In my experience, this is a process of becoming less reactive over time, meaning, even if there is a gut reaction, you learn not to externalize it. The awareness of the initial knee-jerk response comes more quickly and more often, allowing more space to choose a different response. You become aware of the feelings that come up, and learn to stop yourself—through practice—before speaking or acting.
I find myself heeding the little voice inside me that says, “Don’t go there.” So many times, I have heard that voice, not listened to it and regretted it. I just couldn’t stop myself from going there. My ego was pushing me, and I think I just didn’t believe or want to believe that voice. It was like a naughty imp wanting to do what they aren’t supposed to do, and feeling righteous about it. The pull to go there was too strong.
I still feel that pull at times, the temptation for the ego is always there for us, but my resistance has increased. My higher self is taking charge as I allow it to be the directing voice in my life. It’s often easier, for me at least, to listen on the larger contemplative issues. But on the smaller items that call for instant decision-making, that is where the ego can sneak in and catch you off guard, as it happens so quickly. There is no time for contemplation. It is an in-the-moment action or reaction with no space for thoughtful discernment. It is a quick response that needs to be cultivated and practiced so the instant response eventually becomes charted by the higher self rather than the ego.

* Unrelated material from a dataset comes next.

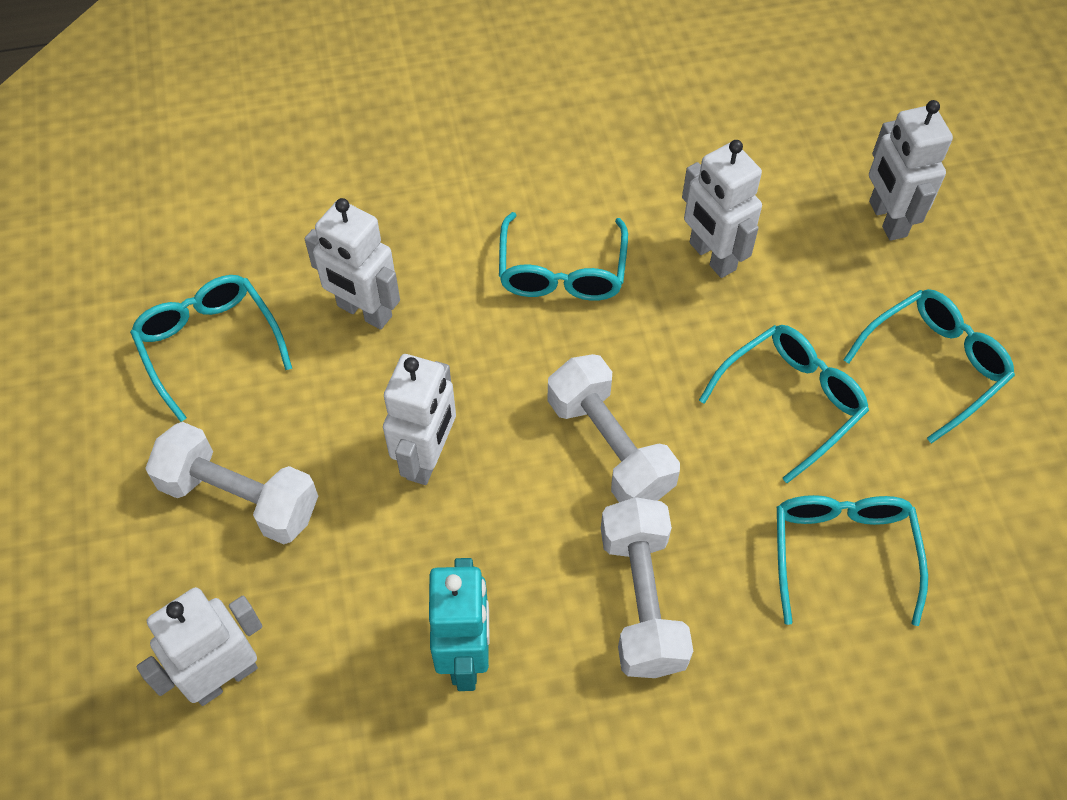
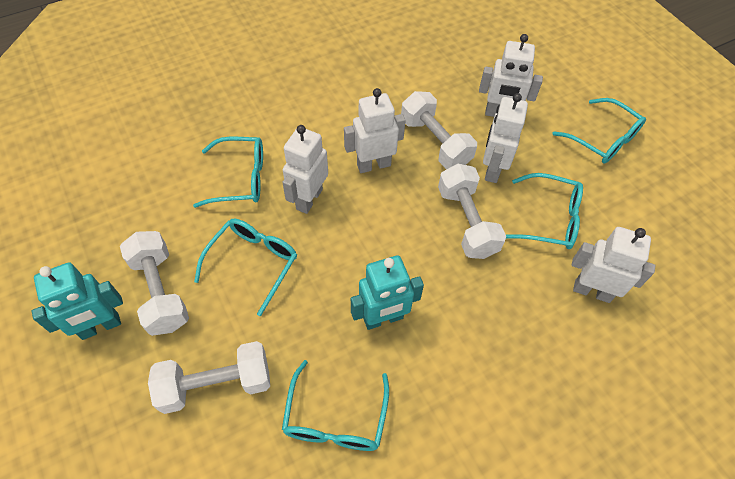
turquoise robot: [429,558,490,691] = 1 -> [32,262,123,340] [351,255,424,330] = 2
white dumbbell: [145,422,318,544] [547,354,680,502] [601,497,693,678] = 3 -> [120,231,189,336] [148,341,270,414] [401,91,477,170] [438,164,506,259] = 4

I have for many years learned to seek out the higher answers in the larger decisions. But more recently I have seen my higher self taking the reins of the smaller day-to-day activities and moment-by-moment responses. The ego has much more control over the self-righteous trickery that goes into the quick reactions. Yes, of course the other person may have been “wrong,” and the point or issue or observation you want to bring up may be quite valid. However, that doesn’t make the timing right for you to express yourself appropriately or to elicit a desired response from the other person involved. Your intuition knows better than your eager brain and mouth. Heed its warnings, and you could be saved much grief. In the long run, when you wait for the appropriate time, your needs and the other person’s needs will be better met when you are both open to the “helpful” ideas, suggestions or conversations.
Next time you are in a situation or thinking about one that occurred, ask yourself these questions: Did or will my words or actions
- make someone feel less than?
- make them wrong?
- generate blame, shame or guilt?
- make someone feel better than?
It can be you or the other person that has these feelings. Eliciting one of these responses in either person is not a win. If one person feels “better than,” the other one feels “less than.” The outcome is best when both parties feel heard, understood and acknowledged while learning about the other’s needs or a better way to function in the relationship, no matter what type of interaction it is. With practice, this can be accomplished without right/wrong or win/lose scenarios. Both parties can gain in most encounters as long as the intention is set to communicate, learn and relate, rather than blame and win.